[Dataset entries]
────────────────────────────────────────

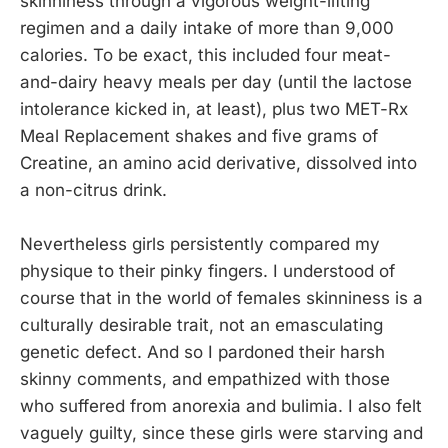
skinniness through a vigorous weight-lifting
regimen and a daily intake of more than 9,000
calories. To be exact, this included four meat-
and-dairy heavy meals per day (until the lactose
intolerance kicked in, at least), plus two MET-Rx
Meal Replacement shakes and five grams of
Creatine, an amino acid derivative, dissolved into
a non-citrus drink.
Nevertheless girls persistently compared my
physique to their pinky fingers. I understood of
course that in the world of females skinniness is a
culturally desirable trait, not an emasculating
genetic defect. And so I pardoned their harsh
skinny comments, and empathized with those
who suffered from anorexia and bulimia. I also felt
vaguely guilty, since these girls were starving and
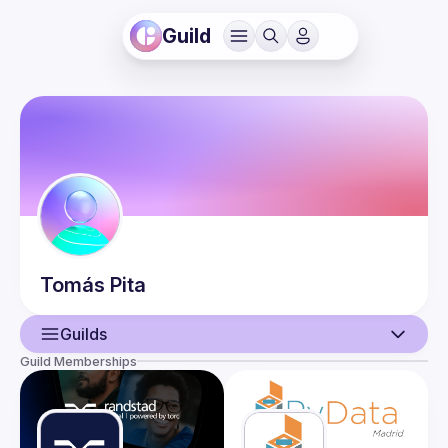
Guild
Tomás
Pita
Guilds
Guild Memberships
User
Events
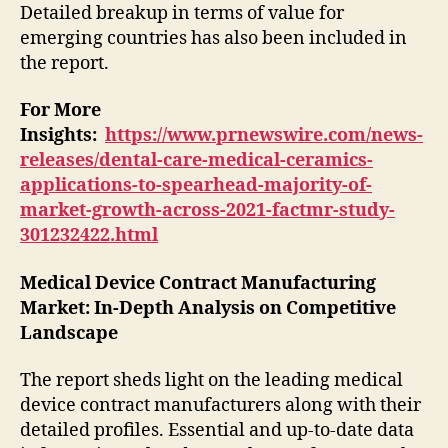
Detailed breakup in terms of value for
emerging countries has also been included in
the report.
For More
Insights:
https://www.prnewswire.com/news-
releases/dental-care-medical-ceramics-
applications-to-spearhead-majority-of-
market-growth-across-2021-factmr-study-
301232422.html
Medical Device Contract Manufacturing
Market
: In-Depth Analysis on Competitive
Landscape
The report sheds light on the leading medical
device contract manufacturers along with their
detailed profiles. Essential and up-to-date data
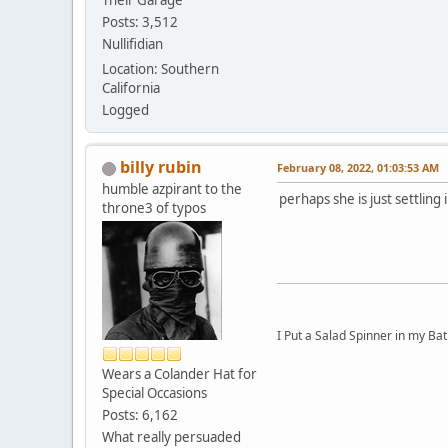
Their Garage
Posts: 3,512
Nullifidian
Location: Southern
California
Logged
billy rubin
February 08, 2022, 01:03:53 AM
humble azpirant to the
perhaps she is just settling i
throne3 of typos
I Put a Salad Spinner in my Bat
Wears a Colander Hat for
Special Occasions
Posts: 6,162
What really persuaded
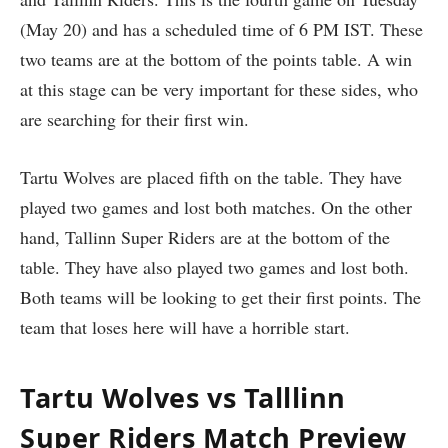
(May 20) and has a scheduled time of 6 PM IST. These
two teams are at the bottom of the points table. A win
at this stage can be very important for these sides, who
are searching for their first win.
Tartu Wolves are placed fifth on the table. They have
played two games and lost both matches. On the other
hand, Tallinn Super Riders are at the bottom of the
table. They have also played two games and lost both.
Both teams will be looking to get their first points. The
team that loses here will have a horrible start.
Tartu Wolves vs Talllinn
Super Riders Match Preview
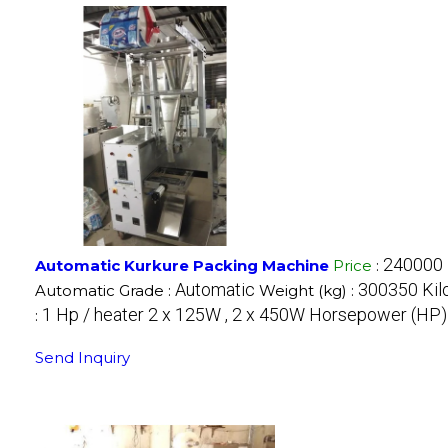
240000 
Automatic Kurkure Packing Machine
Price
:
Automatic
300350 Kil
Automatic Grade :
Weight (kg) :
1 Hp / heater 2 x 125W , 2 x 450W Horsepower (HP)
:
Send Inquiry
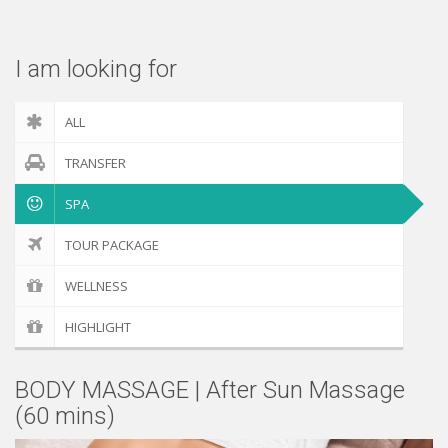
Check out
I am looking for
ALL
TRANSFER
SPA
TOUR PACKAGE
WELLNESS
HIGHLIGHT
BODY MASSAGE | After Sun Massage
(60 mins)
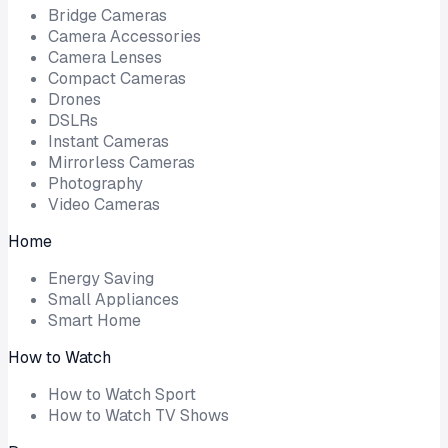
Bridge Cameras
Camera Accessories
Camera Lenses
Compact Cameras
Drones
DSLRs
Instant Cameras
Mirrorless Cameras
Photography
Video Cameras
Home
Energy Saving
Small Appliances
Smart Home
How to Watch
How to Watch Sport
How to Watch TV Shows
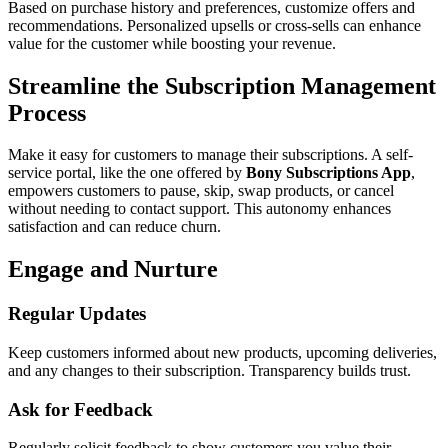
Based on purchase history and preferences, customize offers and
recommendations. Personalized upsells or cross-sells can enhance
value for the customer while boosting your revenue.
Streamline the Subscription Management
Process
Make it easy for customers to manage their subscriptions. A self-
service portal, like the one offered by
Bony Subscriptions App
,
empowers customers to pause, skip, swap products, or cancel
without needing to contact support. This autonomy enhances
satisfaction and can reduce churn.
Engage and Nurture
Regular Updates
Keep customers informed about new products, upcoming deliveries,
and any changes to their subscription. Transparency builds trust.
Ask for Feedback
Regularly solicit feedback to show customers you value their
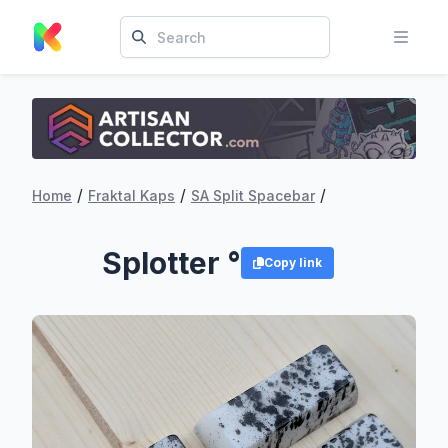
/
/
/
Home
Fraktal Kaps
SA Split Spacebar
Splotter °
Copy link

────────────────────────────────────────

## Your task
With the pictures omitted, copy the entries above exactly from the line containing "TOUR PACKAGE" through the line containing "How to Watch TV Shows", both lines included.

## Written response
TOUR PACKAGE
WELLNESS
HIGHLIGHT
BODY MASSAGE | After Sun Massage
(60 mins)
Bridge Cameras
Camera Accessories
Camera Lenses
Compact Cameras
Drones
DSLRs
Instant Cameras
Mirrorless Cameras
Photography
Video Cameras
Home
Energy Saving
Small Appliances
Smart Home
How to Watch
How to Watch Sport
How to Watch TV Shows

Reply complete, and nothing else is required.